** Texte affiché **
C'était au départ une denrée de très grand luxe, à usage exclusivement médical, et c'est devenu de nos jours un ingrédient quotidien banal, excessivement bon marché mais dont la consommation n'est plus encouragée du tout, mais au contraire pointée du doigt par le corps médical.

Bonbons sucrés
Bonbons sucrés © Getty / SCIENCE PHOTO LIBRARY

Depuis quand les hommes mangent-ils du sucre ? 

Les hommes n'ont pas toujours connu le sucre mais depuis la Préhistoire, ils ont recherché avec avidité le goût du sucre. Dès notre naissance, nous sommes spontanément attirés par la saveur sucrée. 

Pourquoi ? Parce qu'elle est le signe de la présence dans un aliment d'une énergie immédiatement utilisable par le cerveau. À l'origine les principales sources de cette saveur sucrée étaient les fruits et le miel sauvage.

** Entrées enregistrées **

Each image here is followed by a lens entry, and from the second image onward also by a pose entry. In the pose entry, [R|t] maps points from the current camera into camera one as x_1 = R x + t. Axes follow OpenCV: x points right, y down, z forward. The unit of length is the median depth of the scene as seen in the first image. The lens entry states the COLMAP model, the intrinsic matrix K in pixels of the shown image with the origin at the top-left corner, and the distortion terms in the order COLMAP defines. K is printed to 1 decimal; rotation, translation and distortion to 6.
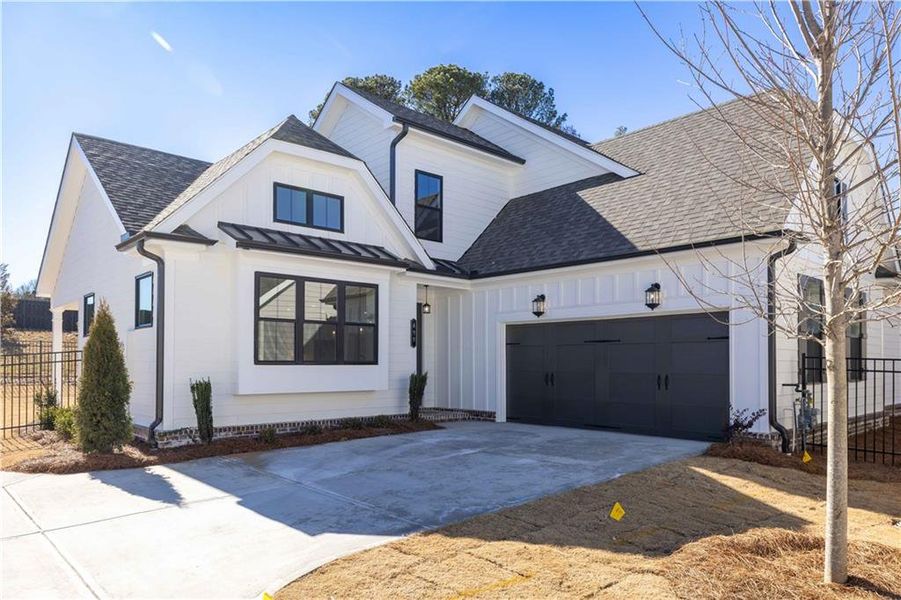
lens RADIAL K [[616.4, 0, 450.1], [0, 616.4, 317.4], [0, 0, 1]] dist [0.001130, 0.000284]
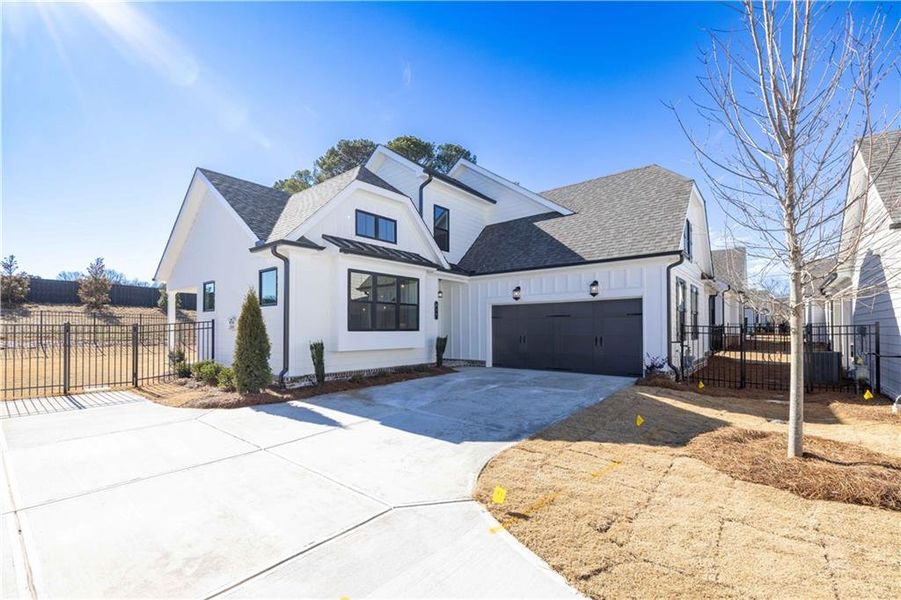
lens RADIAL K [[396.1, 0, 450.5], [0, 396.1, 300.0], [0, 0, 1]] dist [0.000966, -0.000088]
pose [[0.988996, 0.008670, 0.147690, -0.202488], [-0.008789, 0.999961, 0.000156, -0.000878], [-0.147683, -0.001452, 0.989034, 0.016540]]
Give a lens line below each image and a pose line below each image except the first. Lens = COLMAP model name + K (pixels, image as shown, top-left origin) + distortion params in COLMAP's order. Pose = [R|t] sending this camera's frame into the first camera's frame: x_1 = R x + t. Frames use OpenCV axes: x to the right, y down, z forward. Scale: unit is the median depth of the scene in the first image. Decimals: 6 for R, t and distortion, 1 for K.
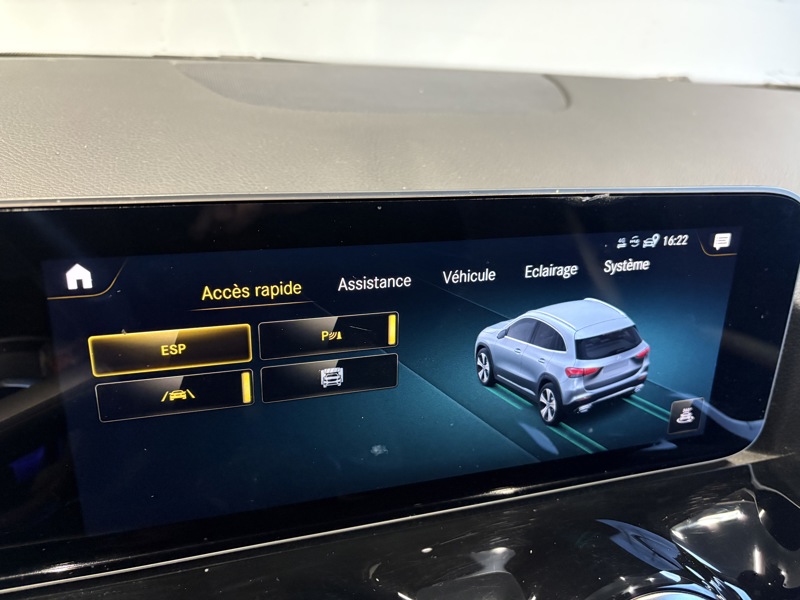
lens RADIAL K [[624.1, 0, 395.8], [0, 624.1, 301.4], [0, 0, 1]] dist [0.032823, -0.062327]
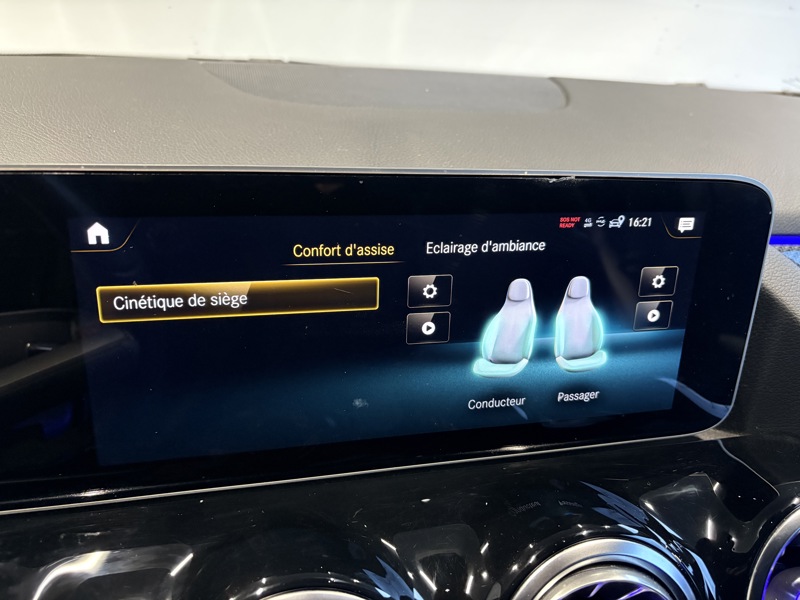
lens RADIAL K [[624.1, 0, 394.8], [0, 624.1, 298.3], [0, 0, 1]] dist [0.032823, -0.062327]
pose [[0.998243, 0.027057, -0.052706, 0.084379], [-0.028055, 0.999439, -0.018301, 0.066764], [0.052181, 0.019748, 0.998442, -0.101317]]
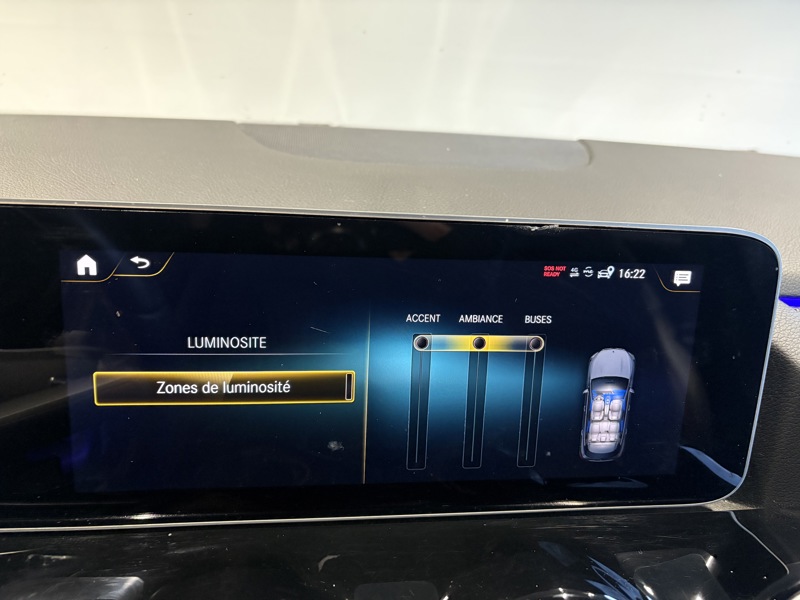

** Tâche à faire 1 **
Recopiez, s'il vous plaît, tout le texte sur le sucre depuis « Depuis quand les » jusqu'à « le miel sauvage. ».
** Tâche à faire 2 **
Pour chaque affirmation, indiquez par oui ou par non si elle concorde avec le texte sur le sucre, en citant les mots qui tranchent : (a) Le sucre était au départ un produit bon marché. (b) Les hommes ont toujours connu le sucre. (c) À l'origine, la saveur sucrée venait surtout des fruits et du miel sauvage.
Ces données n'ont aucun lien avec le texte sur le sucre.

** Résultat obtenu 1 **
Depuis quand les hommes mangent-ils du sucre ? 

Les hommes n'ont pas toujours connu le sucre mais depuis la Préhistoire, ils ont recherché avec avidité le goût du sucre. Dès notre naissance, nous sommes spontanément attirés par la saveur sucrée. 

Pourquoi ? Parce qu'elle est le signe de la présence dans un aliment d'une énergie immédiatement utilisable par le cerveau. À l'origine les principales sources de cette saveur sucrée étaient les fruits et le miel sauvage.

** Résultat obtenu 2 **
(a) Non : « C'était au départ une denrée de très grand luxe »
(b) Non : « Les hommes n'ont pas toujours connu le sucre »
(c) Oui : « À l'origine les principales sources de cette saveur sucrée étaient les fruits et le miel sauvage »